# Texto do documento
★ ★ ★
Pedro Chequer - Em termos de pesquisa científica da vacina, o Brasil não teria como comprometer muito. No entanto, politicamente, pode ajudar, sem dúvida. E, de algum modo, já está fazendo. Mas repito que o mais importante seria desenvolvermos a tecnologia aqui, desenvolver uma indústria farmacêutica nacional forte. Mas isso não tem sido foco. Hoje somos guiados por um monetarismo. O desenvolvimentismo é exercido a conta-gotas.
Rets - O que o programa brasileiro fez certo, em relação aos de outros países, para ter se tornado referência?
Pedro Chequer - Em primeiro lugar, a parceria com a sociedade civil. Visitei vários países, conhecendo seus programas de combate à aids. Em nenhum lugar vi essa parceria tão sólida. Buscamos implementar políticas que respeitam às reais demandas das pessoas – como deveria ser, aliás, toda política pública, toda ação de governo. O segundo aspecto é o fato de o Brasil ter, quando ninguém falava em tratar o doente de aids – apenas em prevenir novos casos –, implementado à revelia [dos outros países] o tratamento com anti-retrovirais. O terceiro fator é que, desde o início, conjugamos prevenção e assistência, até porque é necessário fazer a prevenção também entre os doentes. Isso é o que chamamos de integralidade de ações. E só em 2002 o mundo adotou, no âmbito das Nações Unidas, uma resolução que orientava as nações a adotarem a integralidade. E nós já fazíamos desde a década de 90.
Rets - Aproveitando o assunto da parceria com as ONGs, há alguns dias o governo aumentou o repasse de verbas para os estados, verbas essas que podem ser repassadas para as organizações não-governamentais. Qual tem sido o papel delas nos esforços nacionais para combater e prevenir a aids?
★ ★ ★
# Linhas fornecidas
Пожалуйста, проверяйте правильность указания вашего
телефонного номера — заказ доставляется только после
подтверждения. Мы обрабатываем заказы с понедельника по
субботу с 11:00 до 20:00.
★ ★ ★
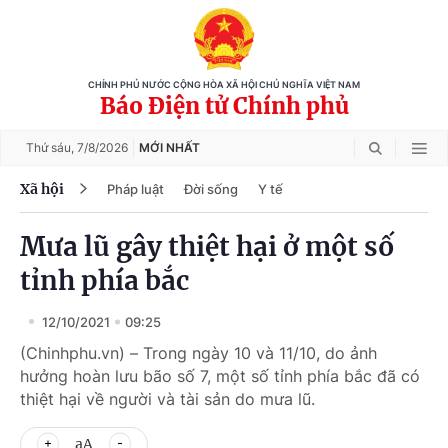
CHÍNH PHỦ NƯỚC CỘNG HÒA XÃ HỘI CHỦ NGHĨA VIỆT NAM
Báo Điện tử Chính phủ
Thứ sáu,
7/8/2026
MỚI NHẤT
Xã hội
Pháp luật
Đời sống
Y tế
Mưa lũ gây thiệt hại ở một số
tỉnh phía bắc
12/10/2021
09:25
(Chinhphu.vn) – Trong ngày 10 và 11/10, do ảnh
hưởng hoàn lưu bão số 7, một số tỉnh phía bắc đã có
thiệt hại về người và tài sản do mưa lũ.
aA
★ ★ ★
# Questões e tarefas
- a) Responda com base na entrevista sobre a aids:
(i) Segundo Pedro Chequer, por quem somos guiados hoje?
(ii) Qual é o primeiro fator que ele aponta para o programa brasileiro ter virado referência?
(iii) Em que ano o mundo adotou, no âmbito das Nações Unidas, a resolução sobre a integralidade?
- b) Reproduza o trecho da entrevista sobre a aids começando com "Pedro Chequer - Em termos" e indo até "se tornado referência?".
Essas linhas são um material à parte, sem ligação com o texto.

# Suas respostas
- a)
(i) Por um monetarismo.
(ii) A parceria com a sociedade civil.
(iii) Em 2002.

- b)
Pedro Chequer - Em termos de pesquisa científica da vacina, o Brasil não teria como comprometer muito. No entanto, politicamente, pode ajudar, sem dúvida. E, de algum modo, já está fazendo. Mas repito que o mais importante seria desenvolvermos a tecnologia aqui, desenvolver uma indústria farmacêutica nacional forte. Mas isso não tem sido foco. Hoje somos guiados por um monetarismo. O desenvolvimentismo é exercido a conta-gotas.
Rets - O que o programa brasileiro fez certo, em relação aos de outros países, para ter se tornado referência?